**ABOUT THIS EXERCISE:**
Go through the entries below. Copy each line in which "classe" appears.

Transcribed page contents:
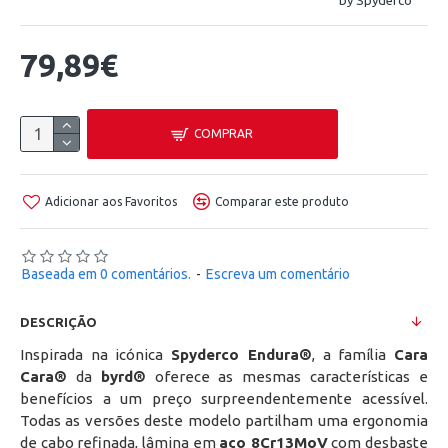
by Spyderco
79,89€
COMPRAR
Adicionar aos Favoritos
Comparar este produto
Baseada em 0 comentários.
-
Escreva um comentário
DESCRIÇÃO
Inspirada na icónica
Spyderco Endura®
, a família
Cara
Cara®
da
byrd®
oferece as mesmas características e
benefícios a um preço surpreendentemente acessível.
Todas as versões deste modelo partilham uma ergonomia
de cabo refinada, lâmina em
aço 8Cr13MoV
com desbaste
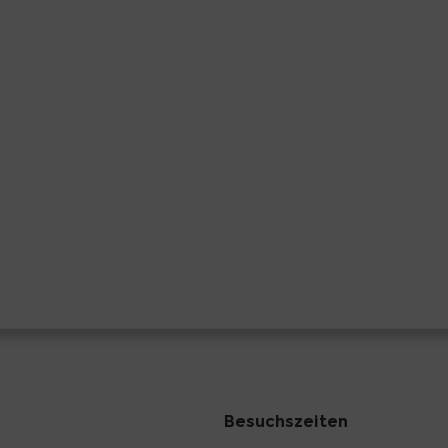
Besuchszeiten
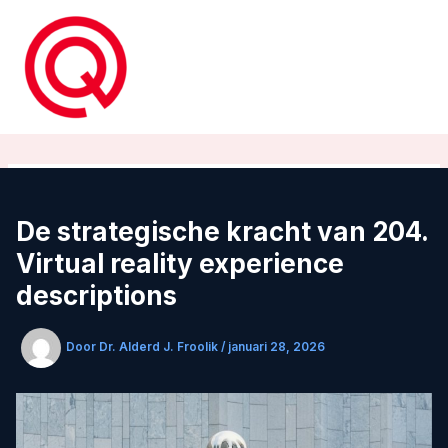
Ga
naar
de
inhoud
De strategische kracht van 204.
Virtual reality experience
descriptions
Door
Dr. Alderd J. Froolik
/
januari 28, 2026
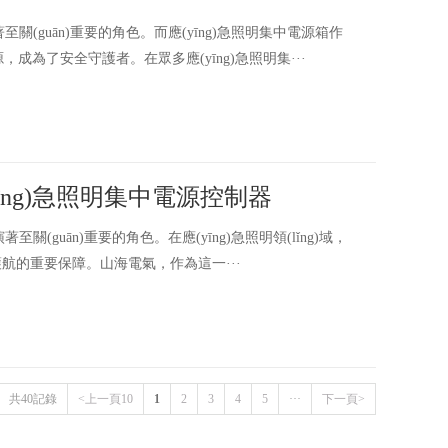
關(guān)重要的角色。而應(yīng)急照明集中電源箱作
，成為了安全守護者。在眾多應(yīng)急照明集···
yīng)急照明集中電源控制器
guān)重要的角色。在應(yīng)急照明領(lǐng)域，
要保障。山海電氣，作為這一···
共40記錄
<上一頁10
1
2
3
4
5
···
下一頁>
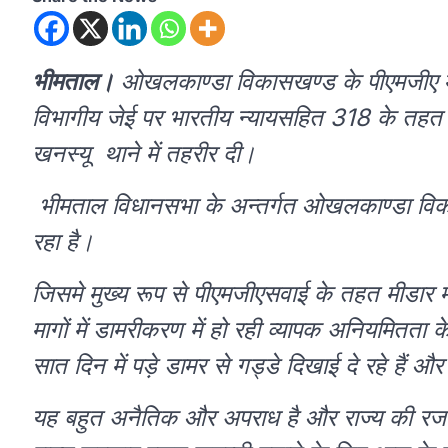
भीमताल।
ओखलकाण्डा विकासखण्ड के पीएमजीए मे व्
विभागीय जेई पर भारतीय न्यायसहित 318 के तहत प्रा
खनस्यू थाने में तहरीर दी।
भीमताल विधानसभा के अन्तर्गत ओखलकाण्डा व
रहा है।
जिसमे मुख्य रूप से पीएमजीएसवाई के तहत मीडार 
मागों में डामरीकरण में हो रही व्यापक अनियमितता 
सात दिन में पड़े डामर से गड्डे दिखाई दे रहे हैं
यह बहुत अनैतिक और अपराध है और राज्य की र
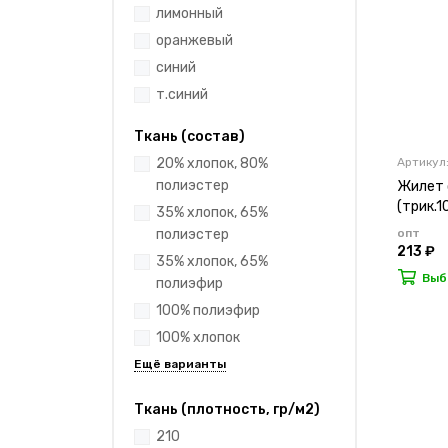
лимонный
оранжевый
синий
т.синий
Ткань (состав)
Артикул:
20% хлопок, 80%
полиэстер
Жилет с
(трик.1
35% хлопок, 65%
опт
полиэстер
213 ₽
35% хлопок, 65%
Выб
полиэфир
100% полиэфир
100% хлопок
Ткань (плотность, гр/м2)
210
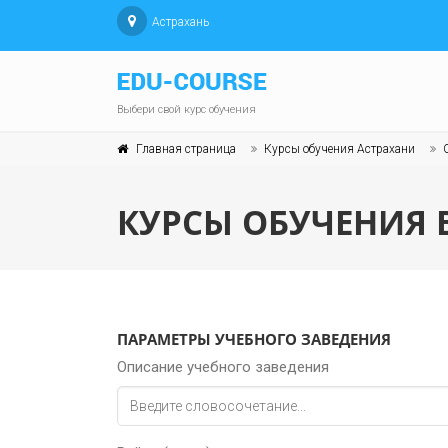
Астрахань
Выбери свой курс обучения
Главная страница
Курсы обучения Астрахани
КУРСЫ ОБУЧЕНИЯ 
ПАРАМЕТРЫ УЧЕБНОГО ЗАВЕДЕНИЯ
Описание учебного заведения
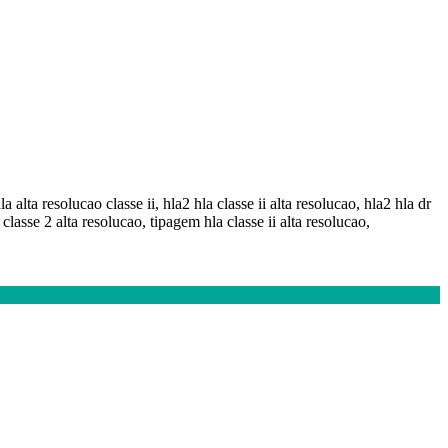
a alta resolucao classe ii, hla2 hla classe ii alta resolucao, hla2 hla dr
classe 2 alta resolucao, tipagem hla classe ii alta resolucao,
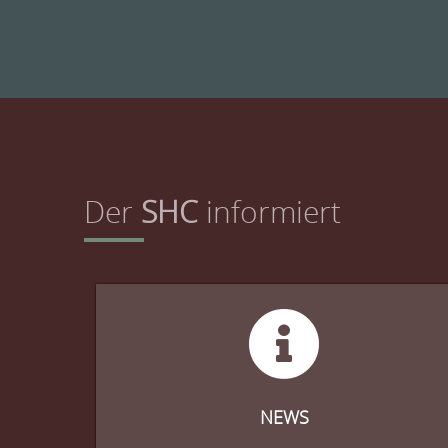
Der
SHC
informiert
NEWS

**WRITTEN ANSWER:**
a alta resolucao classe ii, hla2 hla classe ii alta resolucao, hla2 hla dr
classe 2 alta resolucao, tipagem hla classe ii alta resolucao,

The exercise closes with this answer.